» **Extract provided**
We have Server() and Client() functions which will be executed by recipes with the MYSERVERS and MYCLIENTS role respectively.

Then we test for JOBID which indicates if the script is running inside a Beaker instance; otherwise, it’s being run on the test developer’s local workstation or any other non-Beaker system.

The tests comparing MYSERVERS and MYCLIENTS to HOSTNAME determine what code to run on this particular machine. As mentioned before, since only one recipe in our recipe set uses each role, the MYSERVERS and MYCLIENTS environmental variables will be set to their respective machines’ names and exported on both machines.

Writing User-Defined Synchronization in your runtest.sh

For most meaningful multi-host tests, there has to be some sort of coordination and synchronization between the machines and the execution of the test code on both sides. While in some cases, this may be handled by a dedicated recipe with the MYDRIVER role, the restraint harness offers two utilities for this purpose: rstrnt-sync-set and rstrnt-sync-block.

The rstrnt-sync-set command is used to set a state on a machine. The rstrnt-sync-block command is used to block the execution of the task until a certain state on certain machine(s) is reached. Those familiar with parallel programming can think of this as a barrier operation. A brief overview of the usage of these utilities follows:

  • rstrnt-sync-set: This command sets the state of the current machine to an arbitrary text string.

» **Record extracts**

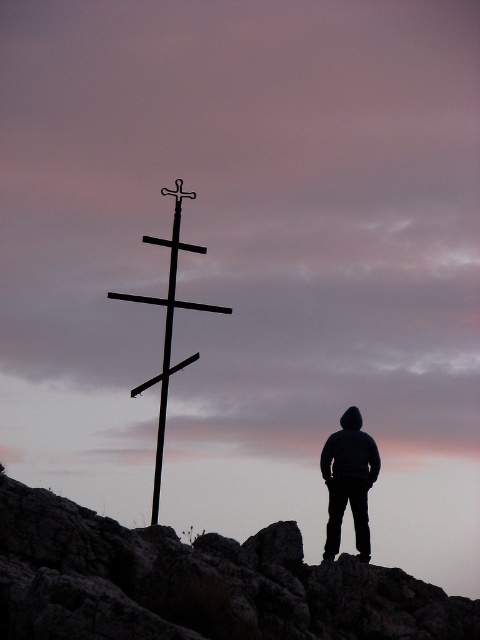
Question: Can you confirm if black matte hoodie at lower right is positioned to the right of black metal cross at center?

Choices:
 (A) no
 (B) yes

Answer: (B)

Question: Does rugged stone rock at center appear under black matte hoodie at lower right?

Choices:
 (A) yes
 (B) no

Answer: (A)

Question: Is black matte hoodie at lower right bigger than black metal cross at center?

Choices:
 (A) yes
 (B) no

Answer: (B)

Question: Which is nearer to the black metal cross at center?

Choices:
 (A) rugged stone rock at center
 (B) black matte hoodie at lower right

Answer: (B)

Question: Which point appears closest to the camera in this image?

Choices:
 (A) (149, 237)
 (B) (243, 600)
 (C) (342, 467)

Answer: (B)

Question: Which object is the closest to the black matte hoodie at lower right?

Choices:
 (A) rugged stone rock at center
 (B) black metal cross at center

Answer: (B)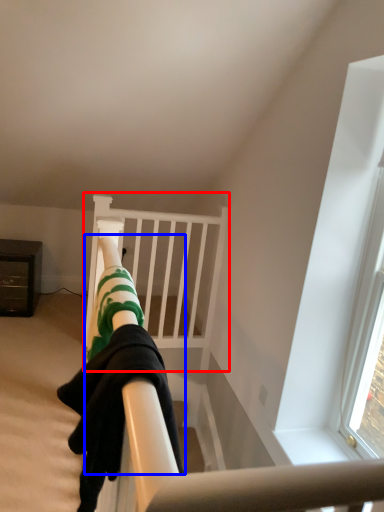
Question: Which of the following is the closest to the observer, bunk bed (highlighted by a red box) or person (highlighted by a blue box)?

Choices:
 (A) bunk bed
 (B) person

Answer: (B)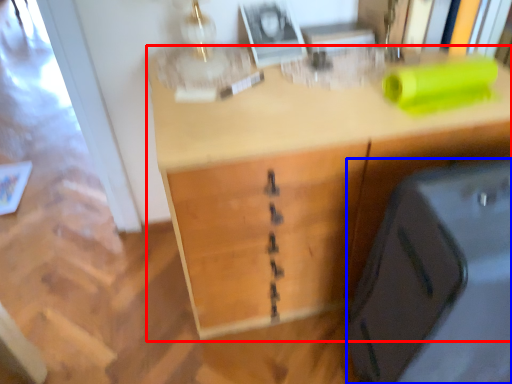
Question: Which object is further to the camera taking this photo, desk (highlighted by a red box) or luggage (highlighted by a blue box)?

Choices:
 (A) desk
 (B) luggage

Answer: (A)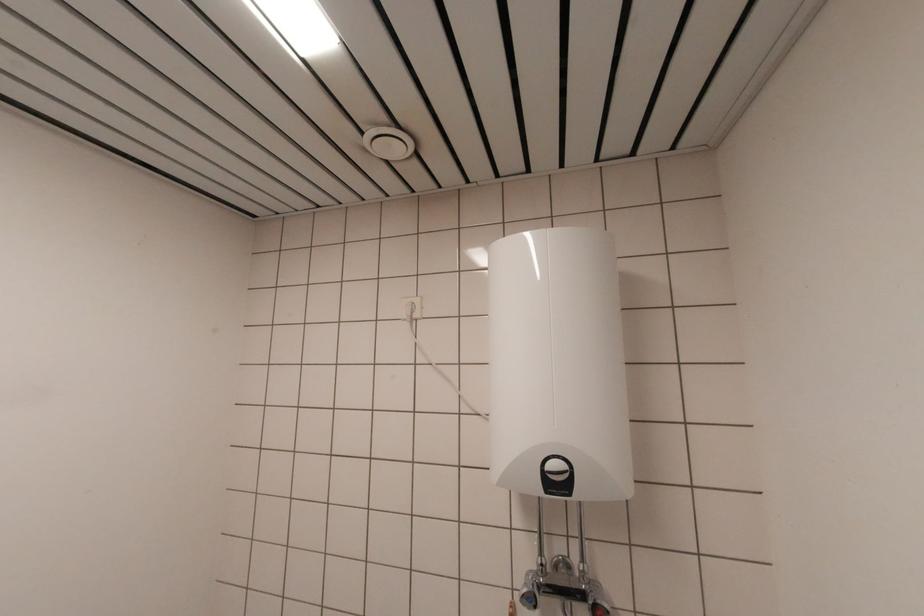
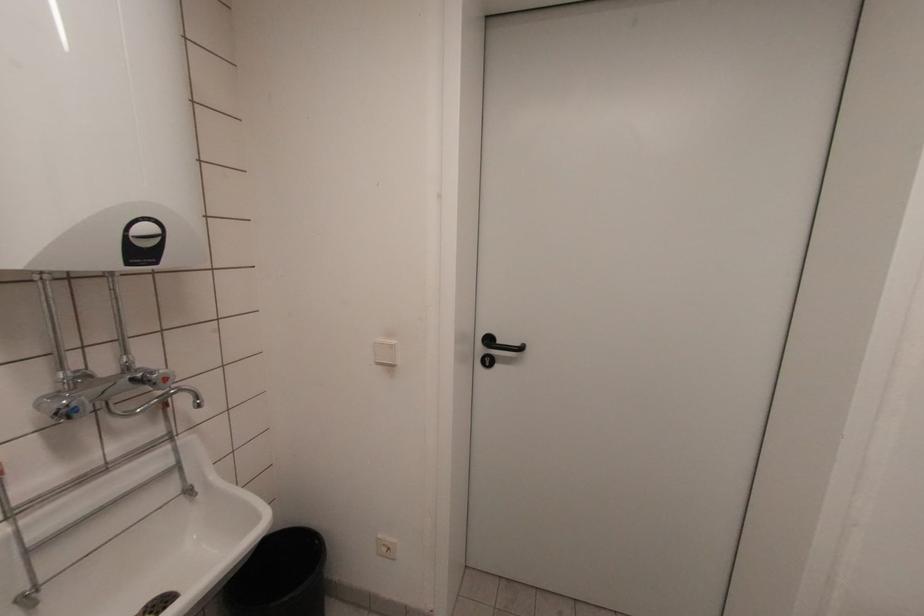
Question: How did the camera likely rotate?

Choices:
 (A) Left
 (B) Right
 (C) Up
 (D) Down

Answer: (B)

» **Exercise goal**
Resume the text on multi-host test synchronization in Beaker, starting right after its final line.

» **Answer to the task**
    Syntax: rstrnt-sync-set -s STATE

  • rstrnt-sync-block: This command blocks execution and doesn’t return until the specified STATE is set on the specified machine(s).

    Syntax: rstrnt-sync-block -s STATE [-s STATE1 -s STATE2] machine1 machine2 ...

For details on the options provided by the restraint harness, refer to Restraint Command documentation and search for these commands.

The role related environment variables are useful here as they contain the hostnames of all recipes in the recipeset with that role. For example, you can wait for all recipes with the MYSERVERS role to set their state to "READY" by running:

rstrnt-sync-block -s READY $MYSERVERS

By default the rstrnt-sync-block utility will block until the local or external watchdog is triggered if the expected state is never achieved. If this behavior isn’t desired, the –timeout option can be used instead. In that case, a zero return code indicates that the desired state was reached, while a non-zero return code indicates the operation timed out.

These commands require a bit of manual intervention when run in the standalone execution environment for Beaker task development, as the Beaker lab controller normally coordinates the barrier operation. See Standalone execution of multihost tests.

Sample runtest.sh for a user synchronized multihost task

#!/bin/sh
# Source the common test script helpers
. /usr/bin/rhts_environment.sh

# Save STDOUT and STDERR, and redirect everything to a file.
exec 5>&1 6>&2
exec >> "${OUTPUTFILE}" 2>&1

client()
{
    echo "-- wait the server to finish."
    rstrnt-sync-block -s "DONE" ${MYSERVERS}

    user="finger1"
    for i in ${MYSERVERS}
    do
        echo "-- finger user \"$user\" from server \"${i}\"."
        ./finger_client "${i}" "${user}"
        # It returns non-zero for failure.
        if [ $? -ne 0 ]; then
            rstrnt-sync-set -s "DONE"
            report_result "${TEST}" "FAIL" 0
            exit 1
        fi
    done

    echo "-- client finishes."
    rstrnt-sync-set -s "DONE"
    result="PASS"
}

server()
{
    # Start server and check it is up and running.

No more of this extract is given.